Texte d'étude:
● ● ● ●

Guinée : Enfin une date pour le second tour de l'élection présidentielle

C'est avec soulagement que les Guinéens ont appris le 9 août que le Président de la transition, le général Sekouba Konate avait signé le décret du second tour de l'élection présidentielle, le fixant au 19 septembre.
La date était initialement prévue aux environs de la mi-juillet, puis pour le premier week-end d'août, mais suite aux contestations de 23 des 24 candidats au premier tour, il a fallu à la Cour Suprême plus de temps que prévu. Celle-ci explique sa décision sur le retard et la proposition de la nouvelle date à la CENI (Commission électorale nationale indépendante), comme le rapporte guineeenligne.net :

En Guinée, la Cour suprême, plus haute instance judiciaire du pays, autorise la CENI, la Commission électorale nationale à proroger le délai fixé par la loi pour organiser le second tour de l’élection présidentielle. La Loi guinéenne stipule que le second tour doit avoir lieu 14 jours après la proclamation officielle des résultats du premier tour qui s’était tenu le 27 juin dernier. Les résultats n’avaient été officialisés que le 20 juillet et le second tour aurait dû se tenir le 4 août.

● ● ● ●

Informations extraites:
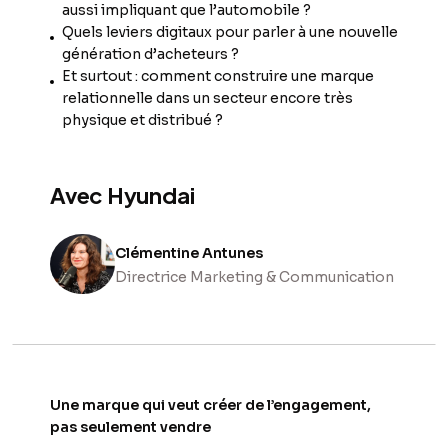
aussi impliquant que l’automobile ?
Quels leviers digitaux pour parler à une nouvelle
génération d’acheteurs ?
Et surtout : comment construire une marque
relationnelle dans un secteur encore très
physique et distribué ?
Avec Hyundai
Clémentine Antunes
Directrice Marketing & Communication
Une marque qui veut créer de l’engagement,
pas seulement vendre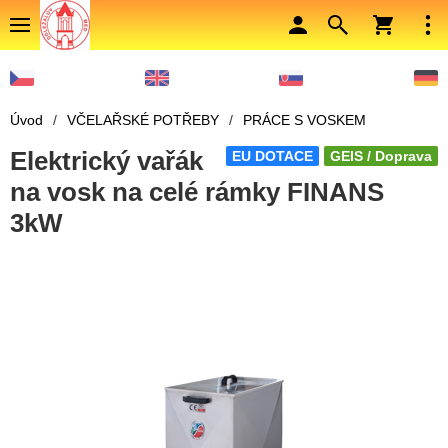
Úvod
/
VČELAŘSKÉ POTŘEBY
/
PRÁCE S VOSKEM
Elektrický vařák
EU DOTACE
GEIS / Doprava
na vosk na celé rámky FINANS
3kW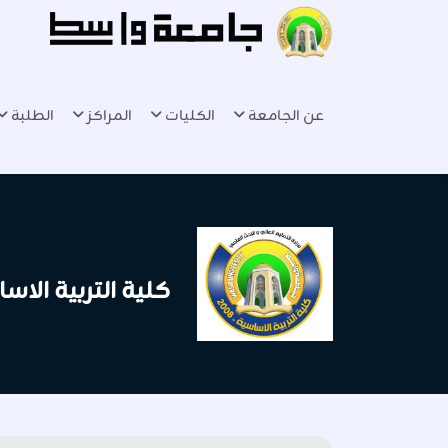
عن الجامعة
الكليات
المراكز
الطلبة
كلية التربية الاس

● ● ● ●

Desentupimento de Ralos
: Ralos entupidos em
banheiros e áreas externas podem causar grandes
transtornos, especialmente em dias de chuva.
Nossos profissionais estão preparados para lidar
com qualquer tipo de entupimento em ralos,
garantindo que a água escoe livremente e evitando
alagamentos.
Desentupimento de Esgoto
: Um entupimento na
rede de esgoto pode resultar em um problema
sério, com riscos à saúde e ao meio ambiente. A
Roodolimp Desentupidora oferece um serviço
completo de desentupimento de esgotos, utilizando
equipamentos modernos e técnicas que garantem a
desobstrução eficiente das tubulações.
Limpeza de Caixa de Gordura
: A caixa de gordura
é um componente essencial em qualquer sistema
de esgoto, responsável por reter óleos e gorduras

● ● ● ●

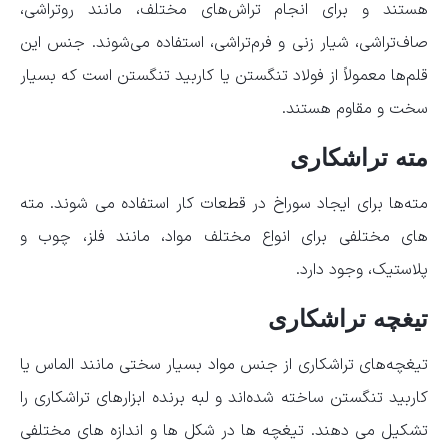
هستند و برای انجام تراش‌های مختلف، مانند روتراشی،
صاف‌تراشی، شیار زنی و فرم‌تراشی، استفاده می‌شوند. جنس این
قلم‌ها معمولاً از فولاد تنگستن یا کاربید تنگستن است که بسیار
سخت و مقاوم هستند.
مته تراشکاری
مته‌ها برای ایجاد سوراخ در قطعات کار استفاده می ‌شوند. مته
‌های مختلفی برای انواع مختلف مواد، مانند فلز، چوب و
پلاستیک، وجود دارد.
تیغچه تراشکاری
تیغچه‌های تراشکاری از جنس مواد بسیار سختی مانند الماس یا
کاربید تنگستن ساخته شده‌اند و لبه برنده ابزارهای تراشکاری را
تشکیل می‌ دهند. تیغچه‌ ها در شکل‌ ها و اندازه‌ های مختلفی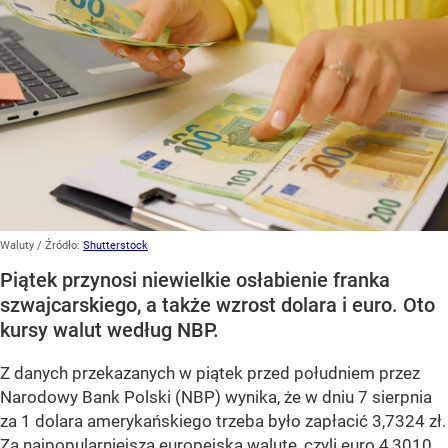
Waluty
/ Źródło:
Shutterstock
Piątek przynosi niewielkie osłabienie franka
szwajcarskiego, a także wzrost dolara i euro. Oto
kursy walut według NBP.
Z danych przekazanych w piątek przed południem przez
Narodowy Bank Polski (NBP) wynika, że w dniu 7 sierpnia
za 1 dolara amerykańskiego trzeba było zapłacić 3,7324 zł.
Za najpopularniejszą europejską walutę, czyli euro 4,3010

● ● ● ●

Exercices à résoudre:
1) Recopiez fidèlement le passage du texte sur l'élection présidentielle guinéenne allant de « Guinée : Enfin » à « au 19 septembre. ».
2) Répondez aux questions suivantes d'après le texte sur l'élection présidentielle guinéenne.
(a) À quelle date le décret signé par le Président de la transition fixe-t-il le second tour ?
(b) Combien des candidats au premier tour ont contesté les résultats ?
(c) À quelle date les résultats du premier tour ont-ils été officialisés ?

Corrigé des exercices:
1)
Guinée : Enfin une date pour le second tour de l'élection présidentielle

C'est avec soulagement que les Guinéens ont appris le 9 août que le Président de la transition, le général Sekouba Konate avait signé le décret du second tour de l'élection présidentielle, le fixant au 19 septembre.

2)
(a) Au 19 septembre.
(b) 23 des 24 candidats.
(c) Le 20 juillet.